ASSIGNMENT
Which lines in the records below contain the word "hours"? Locate each one and copy it in full.
++++ EXERCISE DATA ++++
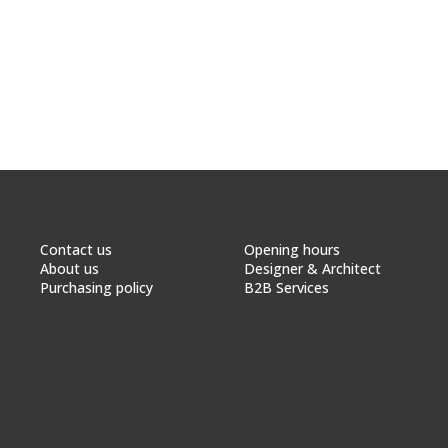
Contact us
Opening hours
About us
Designer & Architect
Purchasing policy
B2B Services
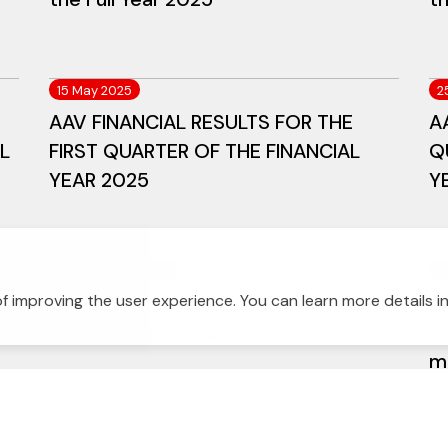
15 May 2025
2
AAV FINANCIAL RESULTS FOR THE
A
L
FIRST QUARTER OF THE FINANCIAL
Q
YEAR 2025
Y
13 November 2024
1
AAV Announces Third Quarter 2024
A
f improving the user experience. You can learn more details i
Financial Performance
fi
mi
gu
de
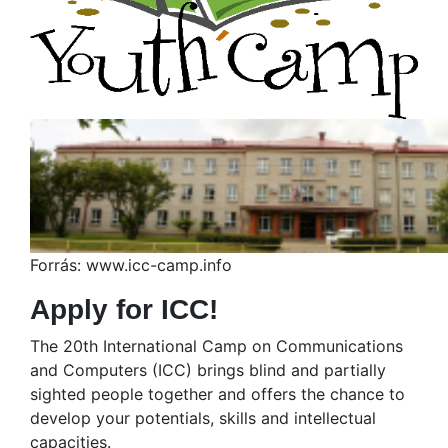
Forrás: www.icc-camp.info
Apply for ICC!
The 20th International Camp on Communications
and Computers (ICC) brings blind and partially
sighted people together and offers the chance to
develop your potentials, skills and intellectual
capacities.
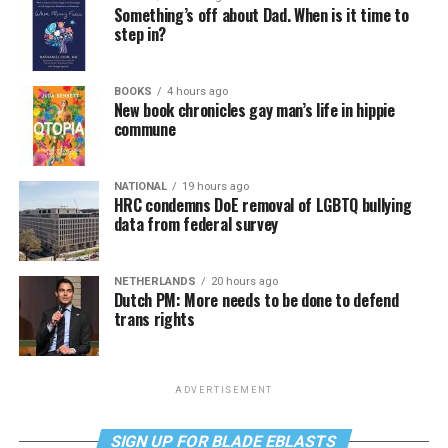
Something’s off about Dad. When is it time to
step in?
BOOKS
4 hours ago
New book chronicles gay man’s life in hippie
commune
NATIONAL
19 hours ago
HRC condemns DoE removal of LGBTQ bullying
data from federal survey
NETHERLANDS
20 hours ago
Dutch PM: More needs to be done to defend
trans rights
ADVERTISEMENT
SIGN UP FOR BLADE EBLASTS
++++
TASK ANSWER
Opening hours
4 hours ago
19 hours ago
20 hours ago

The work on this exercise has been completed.